Wheat futures are down roughly 5 to 8 cents in Chicago and Kansas City. Minneapolis wheat is up 2 cents in the front-month and slightly lower in deferred contracts.
- Spillover pressure from the corn market today is weighing on the wheat market.
- The market continues to ignore the poor state of the HRW wheat crop, which is currently being blasted by hot temps.
- This morning's Drought Monitor shows slight expansion of drought across the South, with little change made to the classifications in Kansas.
- The market expects substantial spring wheat planting progress to have been made over the past week, though storms are developing in the region today.
- Weekly export sales of 125,000 MT for 2012-13 and 415,600 MT for 2013-14 were above expectations, which is limiting selling interest today.
Live cattle opened under pressure, but the market has improved to mixed trade. Feeder cattle futures are also choppy.
- Demand concerns continue to weigh on the cattle market despite the ongoing surge in the boxed beef market and expectations for steady to firmer cash cattle trade this week.
- Weekly beef export sales declined 5,400 MT from the week prior to just 4,700 MT.
- Futures remain at a significant discount to last week's cash action at $126. Packers are enjoying wide margins and showlist estimates are near steady with week ago.
- Choice boxed beef values surged $1.86 yesterday to yet another all time high (the 5th in nine days) of $207.95 yesterday. Even more impressive, movement held strong at 195 loads. Select cuts also firmed 68 cents to $192.75.
- The market is also beginning to ready positions for tomorrow's Cattle on Feed Report, which is expected to show On Feed at 96.3% of year ago, Placements at 112.1%, and Marketings at 102.9% of last year.
Lean hog futures are posting slight to moderate gains in early trade.
- Lean hog futures are enjoying some corrective short-covering today amid ideas yesterday's late move to the downside was overdone considering strength in both the pork and cash market. Weakness in the U.S. dollar index is also encouraging to that end.
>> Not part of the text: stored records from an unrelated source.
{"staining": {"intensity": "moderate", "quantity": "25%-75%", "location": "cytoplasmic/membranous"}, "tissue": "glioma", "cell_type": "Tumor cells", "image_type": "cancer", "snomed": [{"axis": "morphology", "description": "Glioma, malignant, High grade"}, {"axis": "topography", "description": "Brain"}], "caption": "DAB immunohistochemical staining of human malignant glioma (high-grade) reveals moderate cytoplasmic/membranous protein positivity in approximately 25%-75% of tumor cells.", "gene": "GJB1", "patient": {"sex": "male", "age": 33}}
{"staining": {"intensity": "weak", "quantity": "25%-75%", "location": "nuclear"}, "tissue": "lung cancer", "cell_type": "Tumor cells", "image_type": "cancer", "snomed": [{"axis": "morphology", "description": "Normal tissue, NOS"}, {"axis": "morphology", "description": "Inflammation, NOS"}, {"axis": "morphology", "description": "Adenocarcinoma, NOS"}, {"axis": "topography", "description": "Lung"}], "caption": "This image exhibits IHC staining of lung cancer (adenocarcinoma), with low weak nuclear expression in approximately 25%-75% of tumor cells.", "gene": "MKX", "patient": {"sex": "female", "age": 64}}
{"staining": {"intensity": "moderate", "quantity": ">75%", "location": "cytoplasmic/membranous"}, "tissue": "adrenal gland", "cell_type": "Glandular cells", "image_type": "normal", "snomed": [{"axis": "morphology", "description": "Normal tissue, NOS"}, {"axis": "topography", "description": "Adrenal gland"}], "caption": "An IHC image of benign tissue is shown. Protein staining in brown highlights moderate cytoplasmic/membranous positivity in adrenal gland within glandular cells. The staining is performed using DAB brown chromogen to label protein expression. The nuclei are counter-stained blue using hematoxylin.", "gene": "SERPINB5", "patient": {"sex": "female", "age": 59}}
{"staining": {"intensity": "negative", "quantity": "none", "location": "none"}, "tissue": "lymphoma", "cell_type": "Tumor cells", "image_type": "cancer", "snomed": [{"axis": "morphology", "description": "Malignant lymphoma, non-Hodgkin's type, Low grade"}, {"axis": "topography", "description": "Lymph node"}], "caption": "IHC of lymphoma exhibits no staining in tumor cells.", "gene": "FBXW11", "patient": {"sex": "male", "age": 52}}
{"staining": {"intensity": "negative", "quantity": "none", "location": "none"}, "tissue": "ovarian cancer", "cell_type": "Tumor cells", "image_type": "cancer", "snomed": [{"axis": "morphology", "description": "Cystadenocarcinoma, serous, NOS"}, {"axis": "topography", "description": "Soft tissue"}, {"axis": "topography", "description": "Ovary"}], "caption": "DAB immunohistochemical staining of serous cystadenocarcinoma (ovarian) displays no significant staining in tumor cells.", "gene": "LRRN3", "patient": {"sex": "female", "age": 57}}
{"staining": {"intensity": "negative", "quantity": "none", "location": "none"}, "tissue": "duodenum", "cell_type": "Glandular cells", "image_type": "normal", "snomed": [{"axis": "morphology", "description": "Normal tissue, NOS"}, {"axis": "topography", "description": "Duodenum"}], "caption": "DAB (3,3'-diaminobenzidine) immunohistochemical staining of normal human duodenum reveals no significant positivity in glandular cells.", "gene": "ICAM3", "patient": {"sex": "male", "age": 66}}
- The pork cutout values improved 75 cents yesterday on strong movement of 532.4 loads. Record-high beef prices are seen as improving demand for relatively inexpensive pork.
- Early cash hog bids are steady to firmer again today as supplies are tightening and some packers are still in need of supplies for Saturday's kill. Active planting progress in the Corn Belt is also making supplies harder to come by.